## Exercise passage
Route C solved the solubility issue as the quinazoline ring was formed in the last step with the amide already installed, which provided increased solubility. Indeed, all intermediates in this sequence had solubilities that require a dilution of less than 10 L/kg. While the first two steps were straightforward, the Dimroth rearrangement initially appeared challenging owing to a thermal side reaction of the product. The formation of lactam 26 had been observed under acidic, basic and/or thermal conditions. Lactam 26 readily hydrolyzed to the corresponding hydroxyl lactam 28 in the presence of water, or reacted with aniline 8 to give compound 27 (Scheme 6). It was therefore crucial to find milder reaction conditions for the Dimroth rearrangement than the typical conditions of refluxing acetic acid. To our delight, the Dimroth rearrangement proceeded smoothly at lower temperatures giving 80% yield at only 30 °C in 16 h. Accordingly, route C was selected as the commercial route to dacomitinib and the process was developed further.

Limb landmark coordinates:

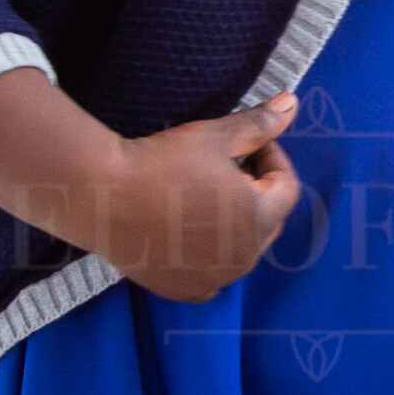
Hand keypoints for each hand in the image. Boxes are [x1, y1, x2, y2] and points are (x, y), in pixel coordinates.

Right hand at [89, 93, 304, 296]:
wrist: (102, 197)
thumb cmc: (161, 162)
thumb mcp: (215, 136)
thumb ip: (259, 125)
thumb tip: (292, 104)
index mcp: (259, 218)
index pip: (287, 187)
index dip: (272, 158)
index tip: (246, 142)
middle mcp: (245, 257)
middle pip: (268, 220)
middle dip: (256, 192)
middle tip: (224, 166)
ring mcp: (216, 279)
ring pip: (242, 248)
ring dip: (234, 223)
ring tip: (202, 195)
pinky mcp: (186, 290)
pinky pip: (214, 273)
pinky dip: (210, 254)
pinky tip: (186, 230)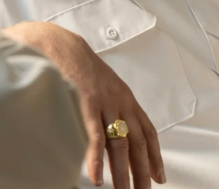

## What to work on
Answer these questions on the dacomitinib route passage:
(a) Below what dilution did all intermediates in route C have adequate solubility?
(b) What does lactam 26 form in the presence of water?
(c) What yield did the Dimroth rearrangement give, and under what temperature and time?

## Response area
(a) Less than 10 L/kg.
(b) The corresponding hydroxyl lactam 28.
(c) An 80% yield at 30 °C in 16 h.